2008-01-09 Lake Effect Snow at NYC - A Rare Event

 

 

 

  This afternoon at work I happened to look out of my office window and saw a band of clouds with snow falling from them in the distance - I grabbed a shot with my cell phone camera (Figure 1.) Since I knew there was a chance of snow showers because of a cold pool moving overhead at 500mb, I wasn't that surprised. But I decided to check the radar, and was surprised at the banded nature of the precip (Figure 2). This led me to look at a wider radar view (Figure 3), in which I discovered that the bands reached all the way back to the Great Lakes. Wow! Lake Effect snow bands had made it all the way to New York City. In my personal experience I would estimate that this happens only about once every 3 years or so in the NYC area.
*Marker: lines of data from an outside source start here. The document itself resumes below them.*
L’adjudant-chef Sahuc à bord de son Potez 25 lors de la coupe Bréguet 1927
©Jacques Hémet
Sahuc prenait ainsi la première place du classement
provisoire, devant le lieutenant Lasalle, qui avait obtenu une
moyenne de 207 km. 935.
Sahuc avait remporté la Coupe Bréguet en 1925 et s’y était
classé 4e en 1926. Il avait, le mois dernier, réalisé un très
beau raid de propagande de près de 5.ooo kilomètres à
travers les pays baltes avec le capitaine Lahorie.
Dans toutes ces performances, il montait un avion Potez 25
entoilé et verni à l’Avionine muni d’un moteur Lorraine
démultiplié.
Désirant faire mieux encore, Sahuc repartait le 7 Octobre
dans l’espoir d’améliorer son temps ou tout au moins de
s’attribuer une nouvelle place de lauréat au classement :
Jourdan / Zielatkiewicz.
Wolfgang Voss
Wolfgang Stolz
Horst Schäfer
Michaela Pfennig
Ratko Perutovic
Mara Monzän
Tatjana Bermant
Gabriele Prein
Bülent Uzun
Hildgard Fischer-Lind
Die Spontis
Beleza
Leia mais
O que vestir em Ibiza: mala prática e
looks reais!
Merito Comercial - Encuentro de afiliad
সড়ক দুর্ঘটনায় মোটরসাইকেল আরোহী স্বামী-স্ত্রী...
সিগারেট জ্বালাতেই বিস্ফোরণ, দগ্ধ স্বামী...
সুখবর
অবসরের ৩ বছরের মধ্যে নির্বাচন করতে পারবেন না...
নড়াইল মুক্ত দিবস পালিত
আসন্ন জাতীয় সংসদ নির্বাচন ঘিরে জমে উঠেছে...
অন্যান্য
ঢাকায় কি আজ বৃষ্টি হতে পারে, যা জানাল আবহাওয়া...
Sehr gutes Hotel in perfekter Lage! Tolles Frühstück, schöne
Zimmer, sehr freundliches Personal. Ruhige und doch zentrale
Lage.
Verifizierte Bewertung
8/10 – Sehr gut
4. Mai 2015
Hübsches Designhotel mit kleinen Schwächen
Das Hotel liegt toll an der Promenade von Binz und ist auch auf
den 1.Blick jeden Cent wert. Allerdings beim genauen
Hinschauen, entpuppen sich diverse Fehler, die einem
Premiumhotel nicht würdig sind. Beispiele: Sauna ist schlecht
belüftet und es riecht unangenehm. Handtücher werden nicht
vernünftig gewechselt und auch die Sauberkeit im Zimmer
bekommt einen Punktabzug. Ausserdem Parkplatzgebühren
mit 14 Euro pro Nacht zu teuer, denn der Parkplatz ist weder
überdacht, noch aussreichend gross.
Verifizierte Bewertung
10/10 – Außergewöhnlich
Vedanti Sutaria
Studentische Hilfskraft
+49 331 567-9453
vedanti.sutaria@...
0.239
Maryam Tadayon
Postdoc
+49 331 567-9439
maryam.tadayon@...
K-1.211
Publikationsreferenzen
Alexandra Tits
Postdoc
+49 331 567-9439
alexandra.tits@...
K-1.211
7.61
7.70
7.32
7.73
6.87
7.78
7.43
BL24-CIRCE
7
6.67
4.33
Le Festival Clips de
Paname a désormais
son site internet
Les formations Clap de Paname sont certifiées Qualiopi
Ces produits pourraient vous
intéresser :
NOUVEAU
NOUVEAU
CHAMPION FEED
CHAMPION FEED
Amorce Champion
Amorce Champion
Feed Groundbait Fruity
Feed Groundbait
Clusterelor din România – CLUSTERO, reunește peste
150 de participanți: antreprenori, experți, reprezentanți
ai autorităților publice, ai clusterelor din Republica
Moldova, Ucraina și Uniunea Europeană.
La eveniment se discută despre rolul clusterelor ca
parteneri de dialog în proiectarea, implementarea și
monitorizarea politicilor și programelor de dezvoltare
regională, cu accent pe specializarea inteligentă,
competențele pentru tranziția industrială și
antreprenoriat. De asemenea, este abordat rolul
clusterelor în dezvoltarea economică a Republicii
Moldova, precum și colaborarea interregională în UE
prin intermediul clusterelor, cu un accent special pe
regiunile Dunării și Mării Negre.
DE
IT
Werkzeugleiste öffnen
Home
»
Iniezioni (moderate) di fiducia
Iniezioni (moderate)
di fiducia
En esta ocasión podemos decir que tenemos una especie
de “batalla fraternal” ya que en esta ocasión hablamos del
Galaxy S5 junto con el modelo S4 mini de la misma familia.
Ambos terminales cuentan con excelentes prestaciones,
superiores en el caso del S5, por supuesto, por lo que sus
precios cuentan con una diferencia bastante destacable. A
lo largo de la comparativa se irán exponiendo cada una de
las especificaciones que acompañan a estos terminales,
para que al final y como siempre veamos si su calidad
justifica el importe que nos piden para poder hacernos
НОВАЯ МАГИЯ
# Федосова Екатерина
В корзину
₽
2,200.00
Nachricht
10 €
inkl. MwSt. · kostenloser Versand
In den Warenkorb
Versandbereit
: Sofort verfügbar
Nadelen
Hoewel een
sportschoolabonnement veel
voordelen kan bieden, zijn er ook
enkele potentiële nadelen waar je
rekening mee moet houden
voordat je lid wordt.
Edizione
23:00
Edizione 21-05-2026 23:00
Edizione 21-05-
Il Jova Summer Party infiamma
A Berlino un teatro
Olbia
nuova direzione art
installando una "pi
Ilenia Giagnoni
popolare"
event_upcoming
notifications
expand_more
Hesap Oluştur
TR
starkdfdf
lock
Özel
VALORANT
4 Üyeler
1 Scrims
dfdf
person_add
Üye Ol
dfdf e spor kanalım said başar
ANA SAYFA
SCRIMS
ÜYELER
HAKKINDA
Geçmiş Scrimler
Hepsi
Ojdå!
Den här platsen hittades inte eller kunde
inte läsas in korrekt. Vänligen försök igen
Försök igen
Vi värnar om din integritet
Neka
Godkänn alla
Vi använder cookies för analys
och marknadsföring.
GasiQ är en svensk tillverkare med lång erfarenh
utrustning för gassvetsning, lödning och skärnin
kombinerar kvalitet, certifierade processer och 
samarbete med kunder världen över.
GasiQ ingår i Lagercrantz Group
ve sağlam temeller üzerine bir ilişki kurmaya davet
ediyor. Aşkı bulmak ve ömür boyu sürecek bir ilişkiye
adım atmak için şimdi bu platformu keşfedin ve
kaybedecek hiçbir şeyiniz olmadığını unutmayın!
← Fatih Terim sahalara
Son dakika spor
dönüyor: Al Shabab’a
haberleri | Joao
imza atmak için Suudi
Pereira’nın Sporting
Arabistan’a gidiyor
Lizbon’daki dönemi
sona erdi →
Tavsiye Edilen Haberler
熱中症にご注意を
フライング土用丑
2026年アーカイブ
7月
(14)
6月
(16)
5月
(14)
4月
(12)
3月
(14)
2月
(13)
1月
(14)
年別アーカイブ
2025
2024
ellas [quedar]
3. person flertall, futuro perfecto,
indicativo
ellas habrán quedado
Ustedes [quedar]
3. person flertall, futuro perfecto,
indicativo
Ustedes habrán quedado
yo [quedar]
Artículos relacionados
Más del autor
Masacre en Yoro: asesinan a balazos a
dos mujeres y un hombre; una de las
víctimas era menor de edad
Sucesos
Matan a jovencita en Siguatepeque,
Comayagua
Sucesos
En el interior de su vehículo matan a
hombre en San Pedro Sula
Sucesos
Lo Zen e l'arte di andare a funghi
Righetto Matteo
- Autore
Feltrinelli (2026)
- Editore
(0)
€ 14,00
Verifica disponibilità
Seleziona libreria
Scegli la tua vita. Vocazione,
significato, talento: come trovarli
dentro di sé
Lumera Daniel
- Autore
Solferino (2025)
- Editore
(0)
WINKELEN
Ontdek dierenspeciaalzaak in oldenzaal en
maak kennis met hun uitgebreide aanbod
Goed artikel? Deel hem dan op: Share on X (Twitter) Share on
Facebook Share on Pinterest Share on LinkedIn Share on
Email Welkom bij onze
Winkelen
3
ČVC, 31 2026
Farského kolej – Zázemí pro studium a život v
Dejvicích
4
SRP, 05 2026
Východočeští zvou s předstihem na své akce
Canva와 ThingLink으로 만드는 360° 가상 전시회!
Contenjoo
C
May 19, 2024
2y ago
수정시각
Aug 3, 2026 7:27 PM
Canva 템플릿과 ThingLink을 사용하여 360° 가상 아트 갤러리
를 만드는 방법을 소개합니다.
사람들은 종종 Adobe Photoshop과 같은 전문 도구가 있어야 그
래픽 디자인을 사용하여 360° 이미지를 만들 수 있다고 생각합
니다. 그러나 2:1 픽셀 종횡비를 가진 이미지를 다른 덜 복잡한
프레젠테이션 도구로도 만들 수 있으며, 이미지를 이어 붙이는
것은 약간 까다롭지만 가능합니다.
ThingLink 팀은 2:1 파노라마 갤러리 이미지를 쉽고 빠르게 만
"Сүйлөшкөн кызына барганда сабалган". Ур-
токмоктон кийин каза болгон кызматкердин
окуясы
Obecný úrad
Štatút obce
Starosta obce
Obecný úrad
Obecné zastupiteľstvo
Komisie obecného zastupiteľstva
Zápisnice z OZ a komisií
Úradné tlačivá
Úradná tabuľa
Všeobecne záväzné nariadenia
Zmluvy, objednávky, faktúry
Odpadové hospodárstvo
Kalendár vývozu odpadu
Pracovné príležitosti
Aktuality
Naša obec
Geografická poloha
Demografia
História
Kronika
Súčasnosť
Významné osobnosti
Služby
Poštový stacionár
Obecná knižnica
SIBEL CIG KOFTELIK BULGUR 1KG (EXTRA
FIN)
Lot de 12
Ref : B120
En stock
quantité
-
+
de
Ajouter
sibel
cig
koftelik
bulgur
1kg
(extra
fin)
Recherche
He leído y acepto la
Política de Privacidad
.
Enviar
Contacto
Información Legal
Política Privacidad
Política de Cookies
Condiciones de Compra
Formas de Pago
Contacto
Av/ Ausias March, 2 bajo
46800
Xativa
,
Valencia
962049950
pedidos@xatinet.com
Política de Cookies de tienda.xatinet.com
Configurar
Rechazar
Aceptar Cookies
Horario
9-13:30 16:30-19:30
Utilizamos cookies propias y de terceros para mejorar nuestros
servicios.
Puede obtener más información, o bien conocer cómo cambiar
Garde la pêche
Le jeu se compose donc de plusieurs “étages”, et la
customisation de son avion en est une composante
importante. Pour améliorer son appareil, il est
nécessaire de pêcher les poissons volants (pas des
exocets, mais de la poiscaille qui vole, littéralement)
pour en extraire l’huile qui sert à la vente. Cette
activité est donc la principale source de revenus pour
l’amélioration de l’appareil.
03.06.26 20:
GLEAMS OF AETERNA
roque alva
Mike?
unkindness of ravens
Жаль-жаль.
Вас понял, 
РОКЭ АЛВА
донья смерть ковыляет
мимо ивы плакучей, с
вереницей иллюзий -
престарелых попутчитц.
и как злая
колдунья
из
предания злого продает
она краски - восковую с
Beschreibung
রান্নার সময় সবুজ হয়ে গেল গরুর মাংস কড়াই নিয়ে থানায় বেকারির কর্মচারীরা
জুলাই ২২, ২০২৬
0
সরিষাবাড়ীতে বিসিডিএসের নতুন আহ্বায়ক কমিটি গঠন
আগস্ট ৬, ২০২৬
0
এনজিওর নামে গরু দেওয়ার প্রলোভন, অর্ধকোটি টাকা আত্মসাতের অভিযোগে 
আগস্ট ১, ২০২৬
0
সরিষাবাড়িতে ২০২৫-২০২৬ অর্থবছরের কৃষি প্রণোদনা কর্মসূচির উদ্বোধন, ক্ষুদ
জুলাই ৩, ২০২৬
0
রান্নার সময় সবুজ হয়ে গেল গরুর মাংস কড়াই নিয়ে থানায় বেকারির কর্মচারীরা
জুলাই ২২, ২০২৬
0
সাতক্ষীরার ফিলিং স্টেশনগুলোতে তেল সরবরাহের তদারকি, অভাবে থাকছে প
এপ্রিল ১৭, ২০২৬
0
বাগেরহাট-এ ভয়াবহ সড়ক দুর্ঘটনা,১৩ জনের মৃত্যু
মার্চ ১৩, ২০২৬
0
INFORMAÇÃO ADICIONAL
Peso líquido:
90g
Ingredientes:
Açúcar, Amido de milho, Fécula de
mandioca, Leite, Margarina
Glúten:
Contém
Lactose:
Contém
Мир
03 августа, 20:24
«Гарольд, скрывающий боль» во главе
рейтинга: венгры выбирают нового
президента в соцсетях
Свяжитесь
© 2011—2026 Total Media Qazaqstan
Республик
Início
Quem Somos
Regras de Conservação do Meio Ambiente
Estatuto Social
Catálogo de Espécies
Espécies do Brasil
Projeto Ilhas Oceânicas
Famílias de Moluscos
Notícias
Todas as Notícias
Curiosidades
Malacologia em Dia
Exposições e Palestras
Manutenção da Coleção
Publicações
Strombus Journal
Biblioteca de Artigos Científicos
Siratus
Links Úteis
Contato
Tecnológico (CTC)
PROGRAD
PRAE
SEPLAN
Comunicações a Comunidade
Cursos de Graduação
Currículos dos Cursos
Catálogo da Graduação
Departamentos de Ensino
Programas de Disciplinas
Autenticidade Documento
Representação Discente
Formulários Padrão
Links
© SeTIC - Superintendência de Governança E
  I've included the surface, 500mb and 850mb charts to show the synoptic setup. The Lake Effect precipitation was embedded in a very strong, uniform low-level 850mb flow which extended all the way from Lakes Erie and Ontario into the NYC area. I've also included a skewT from RUC to show how well the low-level was mixed and exactly where the low-level convection was located (high RH at 750-850mb).  Finally I added a nice close-up 1km resolution satellite image from that time. Note that there are also southwest-northeast oriented orographically-induced wave clouds produced by the northwesterly flow over the Appalachian mountains, giving the whole image a rare cross-hatched appearance over some locations.

 

 

 

Figure 1. Looking southwestward from Queens County towards the southern end of Manhattan, Note the northwest to southeast band of snow showers. The rectangular building in the lower right is the U.N. building. Courtesy Phil Lutzak.

 

     
  Figure 2. Radar reflectivity from WU at 1935 on 2009-01-09. Courtesy Weather Underground.   Figure 3. Radar reflectivity from RAP at 20Z on 2009-01-09. Courtesy RAP/UCAR.  

 

     
  Figure 4. Surface conditions at 18Z on 2009-01-09. Courtesy HPC.   Figure 5. 500mb conditions forecast by GFS for 18Z on 2009-01-09. Courtesy NCEP. Larger version.  

 

     
  Figure 6. 850mb conditions forecast by GFS for 18Z on 2009-01-09. Courtesy NCEP. Larger version.   Figure 7. SkewT from RUC for 20Z on 2009-01-09. Courtesy RUCsoundings. Larger version.  

 
   
  Figure 6. Visible satellite image at 1945Z on 2009-01-09. Courtesy NOAA satellite images.